Pull out each line of the records below that contains the word "name", and list them.

■ TASK INPUTS:
______________________________
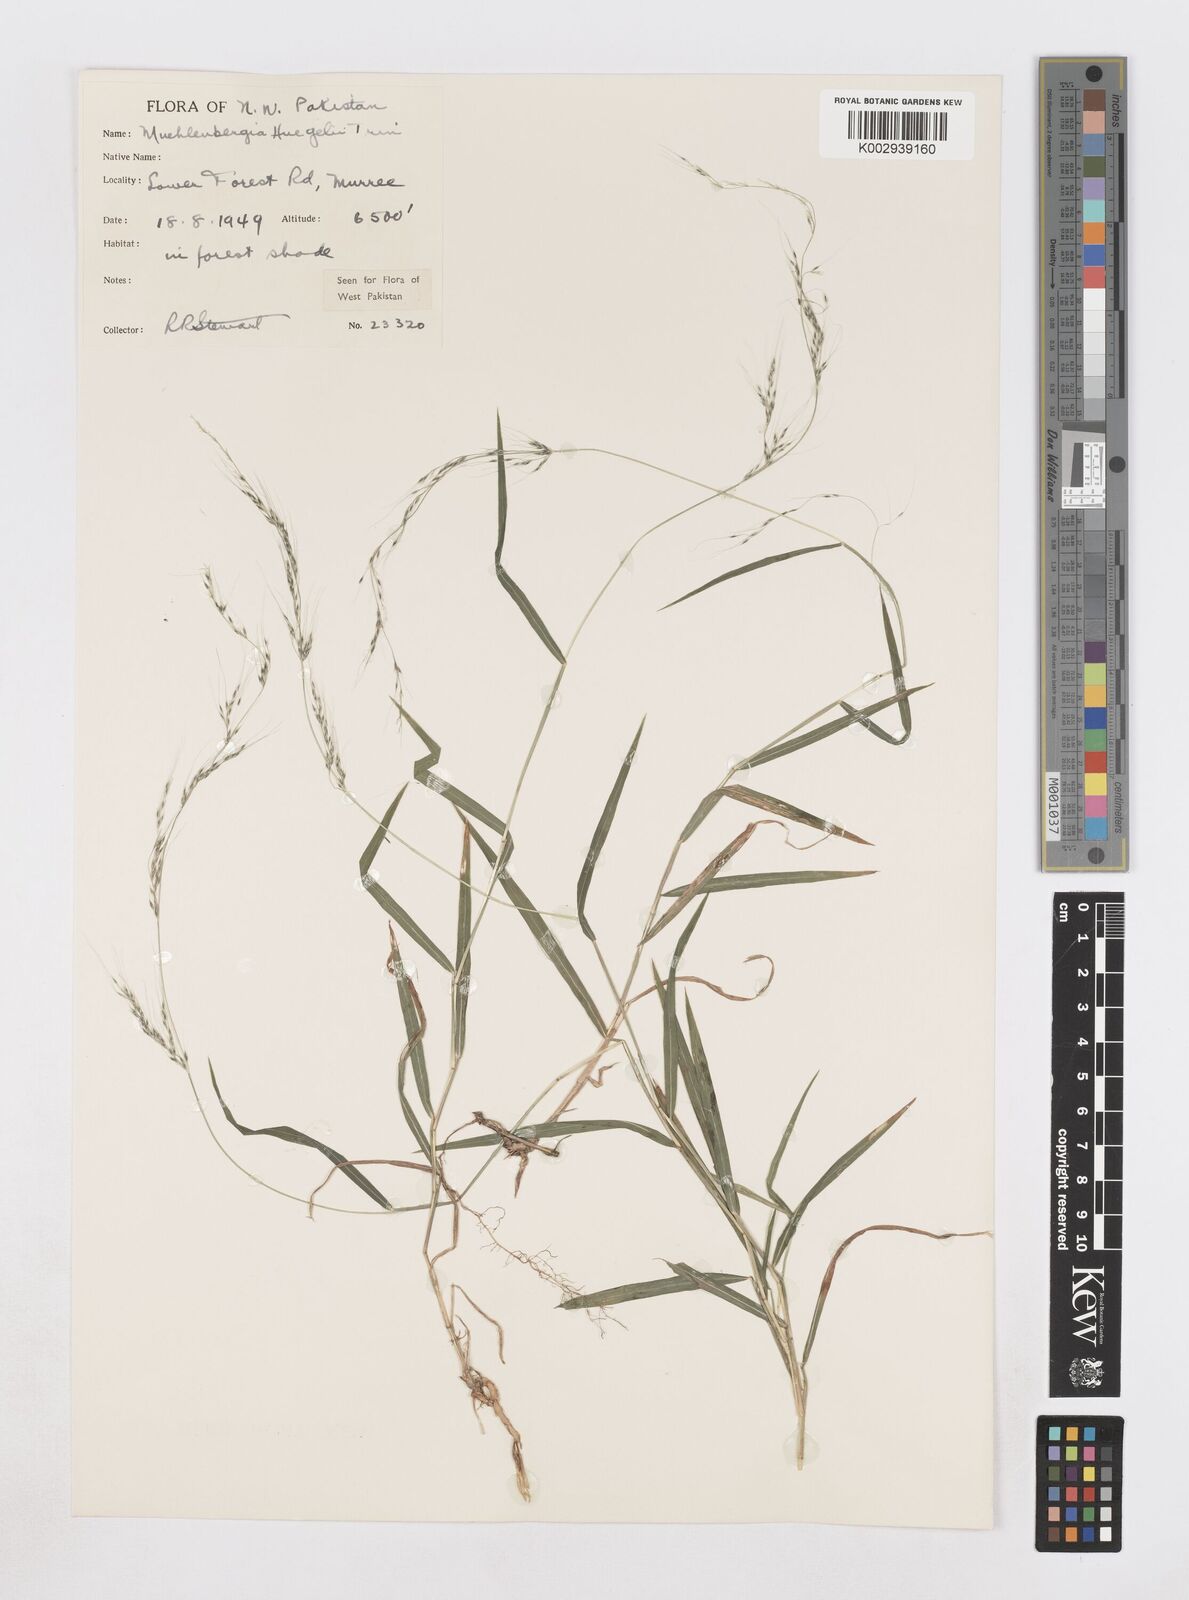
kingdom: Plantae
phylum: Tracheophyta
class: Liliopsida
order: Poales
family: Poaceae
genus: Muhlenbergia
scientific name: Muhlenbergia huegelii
______________________________
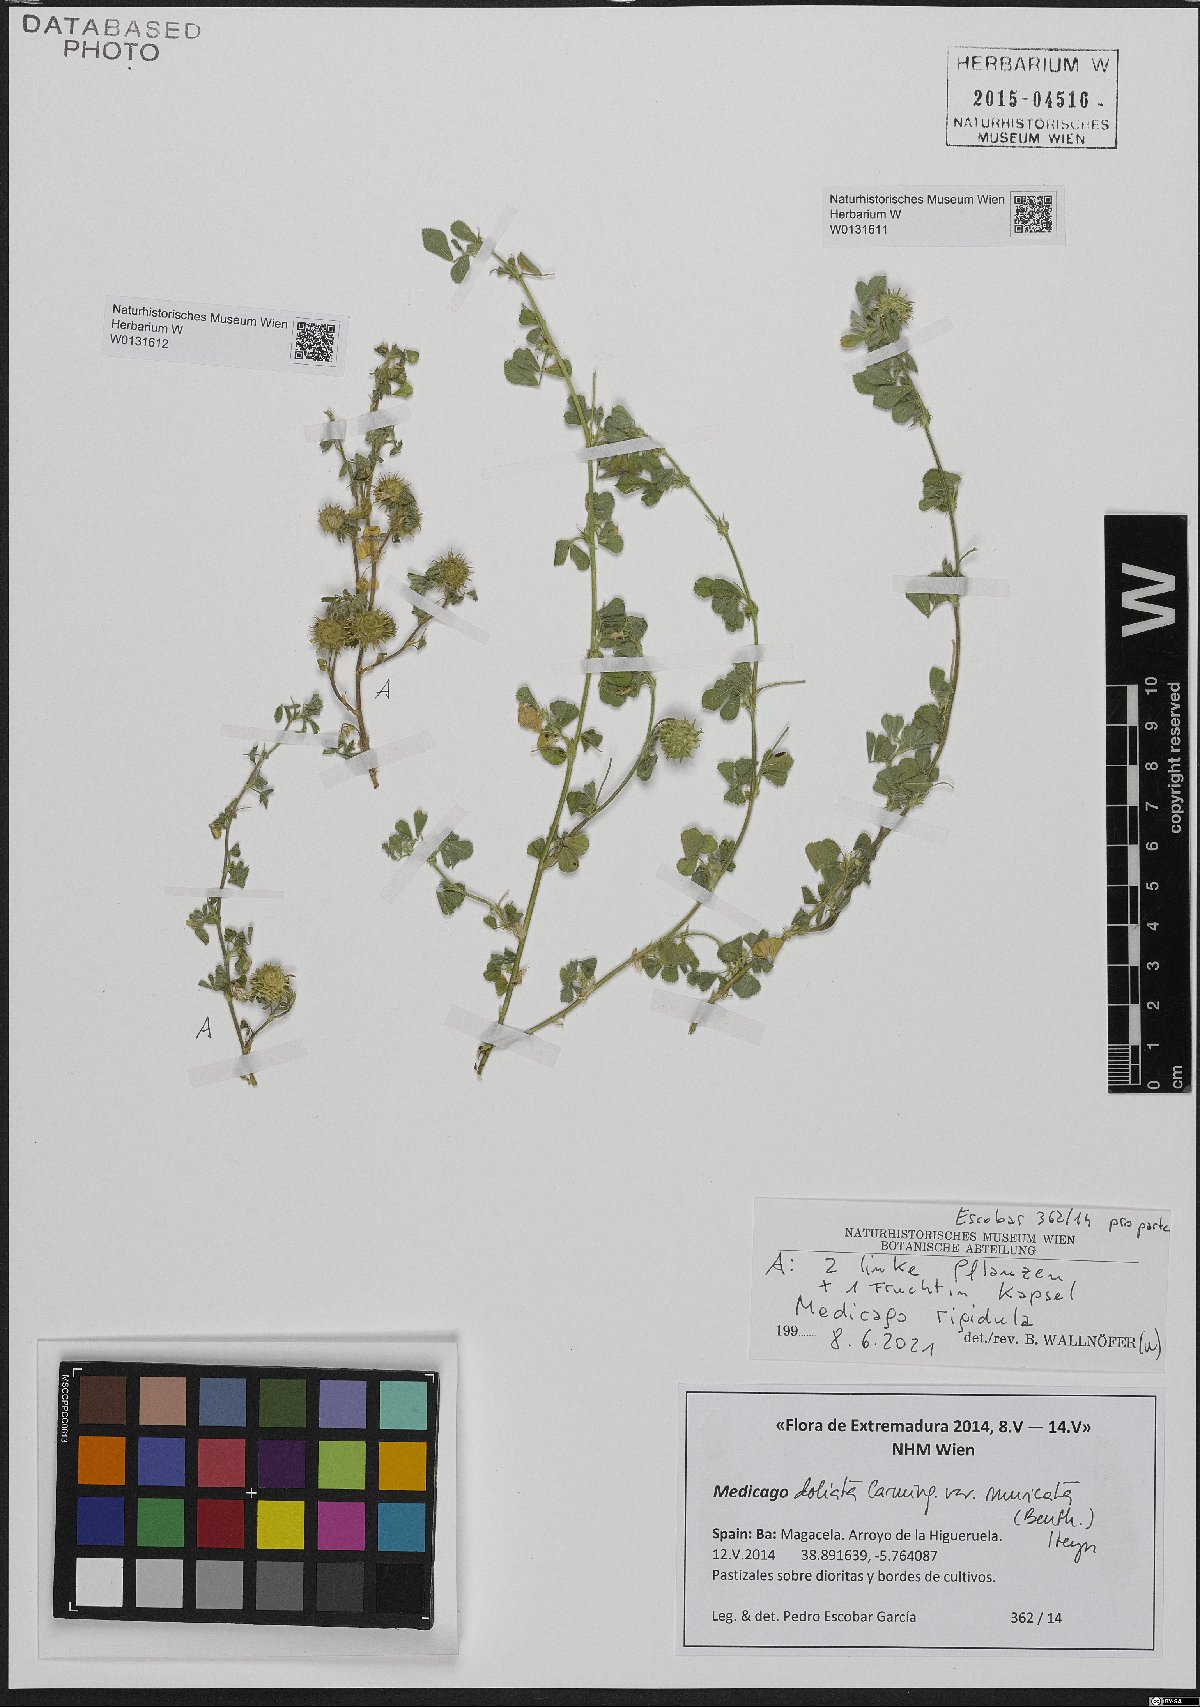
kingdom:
______________________________
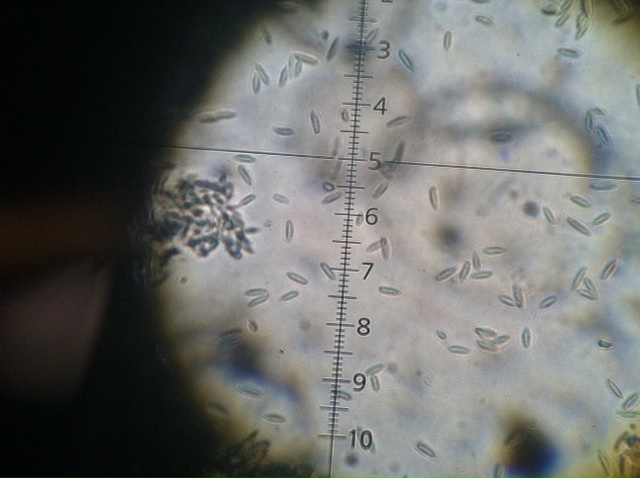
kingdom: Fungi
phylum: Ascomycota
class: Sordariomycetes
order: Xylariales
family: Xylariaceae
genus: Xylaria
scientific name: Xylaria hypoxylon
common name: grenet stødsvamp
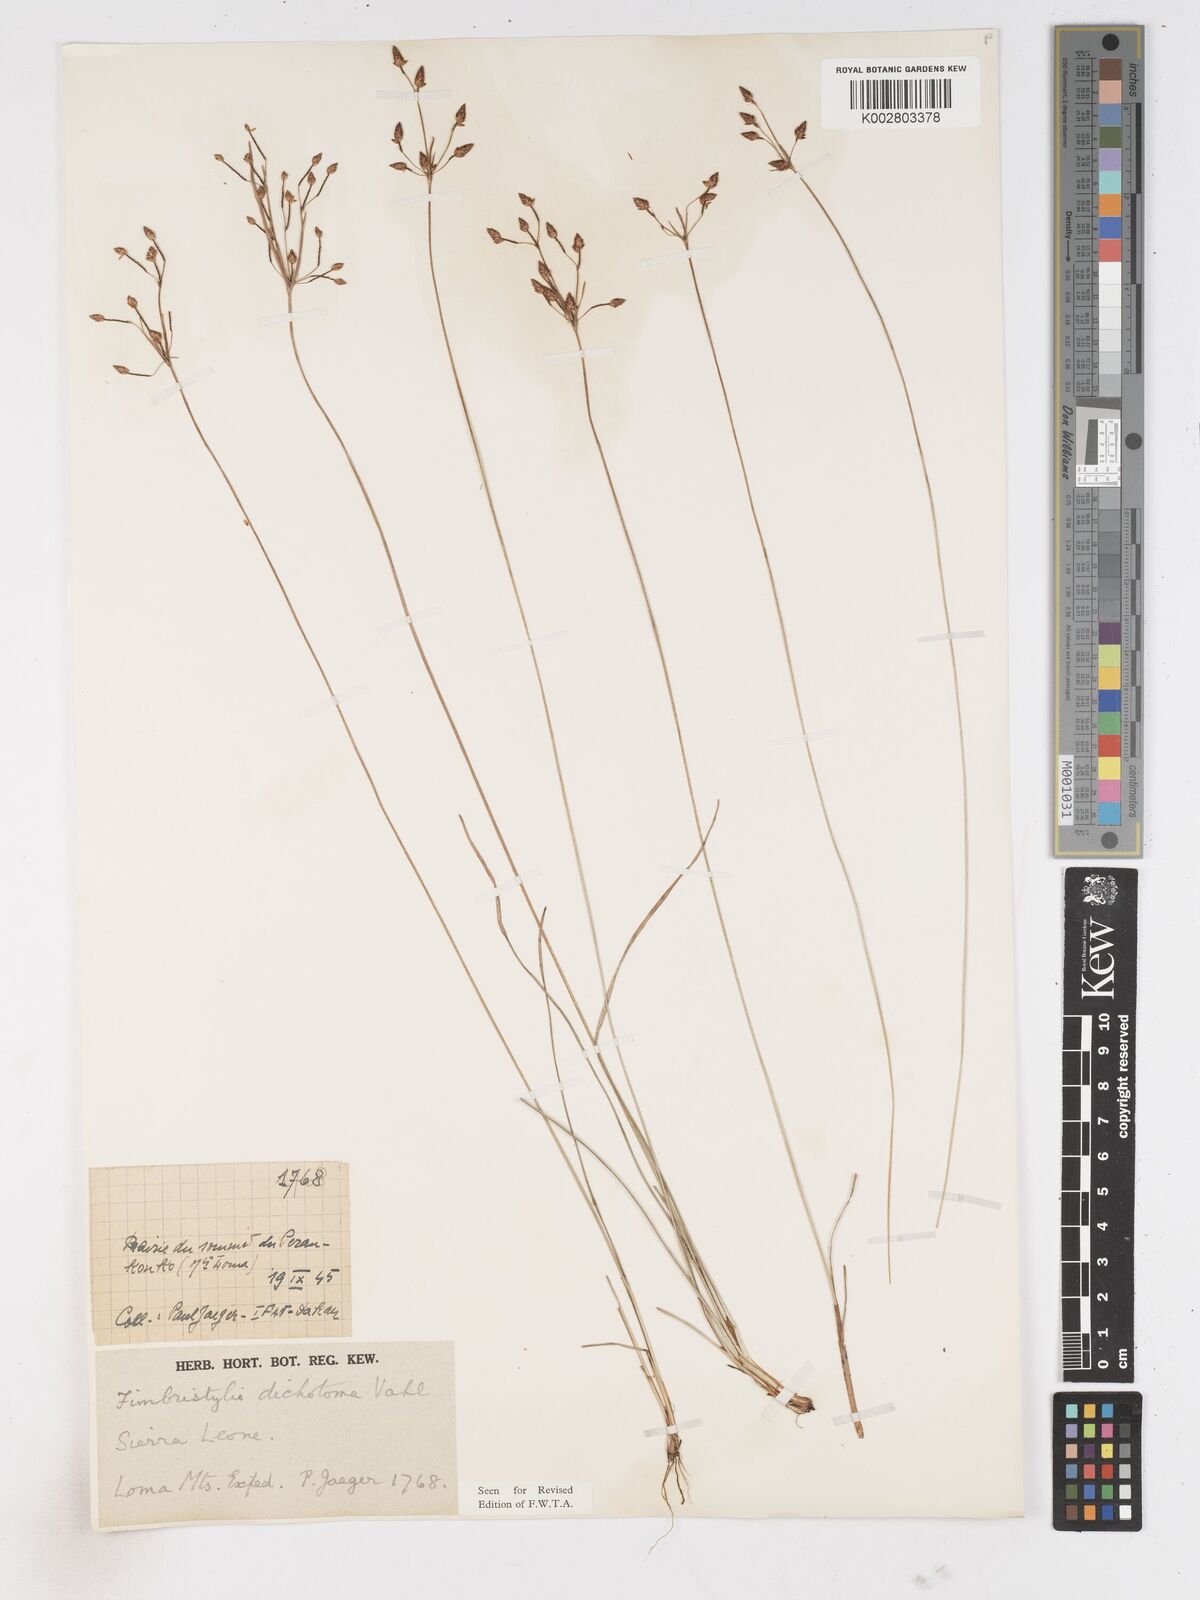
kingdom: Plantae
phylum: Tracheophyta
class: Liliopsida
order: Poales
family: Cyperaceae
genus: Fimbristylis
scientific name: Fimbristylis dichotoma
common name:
______________________________
■ EXERCISE RESULT:
scientific name: Muhlenbergia huegelii
scientific name: Xylaria hypoxylon
common name: grenet stødsvamp
scientific name: Fimbristylis dichotoma
common name:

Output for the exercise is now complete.